Not surprisingly, SunEdison is not switching to this business model overnight and took time to stress in the conference call that it was working to strike a balance between the value creation and long-term cash generation, cash flow and liquidity requirements.

It also means for a period of time that because projects are retained they are not recognised as revenue or margins compared to a sale of a project.

Yet the key would seem to be to pick a portfolio of projects on a regular basis to retain and reap higher returns over the lifetime of the projects, through repeatable, recurring revenue streams, while continuing to sell projects in the traditional way.

Ultimately, a significantly higher percentage of business could be attributed to public vehicles. SunEdison noted that the underlying risks associated with the asset class and SunEdison-developed projects were quickly becoming understood by the market, and yields were settling towards 6% returns.

“As these public vehicles are developed, we believe we will be able to capture much of the US$1.23 per watt that we are giving up today in a direct sale to a third party while enjoying the benefits of the repeatable, recurring revenue streams and doing this all in a very capital-efficient manner,” noted SunEdison’s CFO, Brian Wuebbels.

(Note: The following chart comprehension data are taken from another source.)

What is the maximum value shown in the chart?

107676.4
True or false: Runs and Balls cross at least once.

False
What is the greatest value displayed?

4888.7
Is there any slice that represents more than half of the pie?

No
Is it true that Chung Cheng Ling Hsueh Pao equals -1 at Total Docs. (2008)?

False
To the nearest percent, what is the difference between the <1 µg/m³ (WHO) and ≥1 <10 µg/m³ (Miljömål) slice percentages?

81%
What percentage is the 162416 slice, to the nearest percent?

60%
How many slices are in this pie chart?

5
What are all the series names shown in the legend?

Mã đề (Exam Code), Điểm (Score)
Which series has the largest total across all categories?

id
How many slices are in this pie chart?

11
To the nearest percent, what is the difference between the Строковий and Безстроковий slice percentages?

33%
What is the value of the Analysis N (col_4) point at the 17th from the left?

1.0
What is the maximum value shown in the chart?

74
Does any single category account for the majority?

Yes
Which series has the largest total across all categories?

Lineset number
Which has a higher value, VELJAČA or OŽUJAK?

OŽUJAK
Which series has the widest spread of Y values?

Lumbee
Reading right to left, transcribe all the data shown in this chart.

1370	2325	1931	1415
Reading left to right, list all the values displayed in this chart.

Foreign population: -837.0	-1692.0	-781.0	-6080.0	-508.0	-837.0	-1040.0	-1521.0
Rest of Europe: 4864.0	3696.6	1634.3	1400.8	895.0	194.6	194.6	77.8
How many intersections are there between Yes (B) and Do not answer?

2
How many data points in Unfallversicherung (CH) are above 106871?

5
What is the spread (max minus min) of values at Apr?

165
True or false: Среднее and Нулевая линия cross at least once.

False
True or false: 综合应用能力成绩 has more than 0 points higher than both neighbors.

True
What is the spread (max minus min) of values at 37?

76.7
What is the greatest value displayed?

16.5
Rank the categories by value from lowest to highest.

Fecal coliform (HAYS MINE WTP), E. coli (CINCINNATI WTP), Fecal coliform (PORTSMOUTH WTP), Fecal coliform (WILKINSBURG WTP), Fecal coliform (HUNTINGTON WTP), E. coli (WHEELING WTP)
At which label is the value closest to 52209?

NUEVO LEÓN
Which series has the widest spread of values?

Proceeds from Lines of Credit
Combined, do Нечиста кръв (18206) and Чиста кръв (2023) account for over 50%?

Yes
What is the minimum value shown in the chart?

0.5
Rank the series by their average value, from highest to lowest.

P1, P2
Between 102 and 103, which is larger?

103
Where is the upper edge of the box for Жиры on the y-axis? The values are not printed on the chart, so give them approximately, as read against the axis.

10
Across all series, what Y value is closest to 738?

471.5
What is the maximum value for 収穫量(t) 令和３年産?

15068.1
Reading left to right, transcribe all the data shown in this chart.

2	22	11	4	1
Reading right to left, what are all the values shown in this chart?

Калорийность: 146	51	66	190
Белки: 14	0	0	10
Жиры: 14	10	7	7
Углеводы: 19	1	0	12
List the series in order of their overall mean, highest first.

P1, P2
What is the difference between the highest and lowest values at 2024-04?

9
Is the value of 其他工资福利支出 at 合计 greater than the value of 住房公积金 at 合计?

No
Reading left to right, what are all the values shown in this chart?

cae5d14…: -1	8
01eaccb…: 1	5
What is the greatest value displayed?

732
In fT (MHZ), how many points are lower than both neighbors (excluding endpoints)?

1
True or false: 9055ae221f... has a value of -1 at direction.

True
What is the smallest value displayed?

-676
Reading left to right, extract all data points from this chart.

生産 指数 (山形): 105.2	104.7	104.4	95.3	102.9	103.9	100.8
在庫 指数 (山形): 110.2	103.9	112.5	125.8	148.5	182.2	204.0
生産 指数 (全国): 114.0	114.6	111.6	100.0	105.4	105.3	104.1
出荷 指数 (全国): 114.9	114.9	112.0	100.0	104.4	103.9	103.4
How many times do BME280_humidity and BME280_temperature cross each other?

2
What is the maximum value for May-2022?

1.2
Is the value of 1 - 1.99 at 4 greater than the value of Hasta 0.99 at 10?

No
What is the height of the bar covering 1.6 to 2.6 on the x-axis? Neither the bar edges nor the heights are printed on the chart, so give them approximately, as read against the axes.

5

“We believe there is a significant value created by building selected projects and retaining the value of those associated cash flows. The industry is in the early innings of a re-rating of the cost of capital, and we plan to be a large participant in this, which we believe will drive significant value in our company.”

With SolarCity having now put its toe in the public debt mechanisms and SunEdison making a potentially even bigger move to such markets, major PVEPs are bound to follow.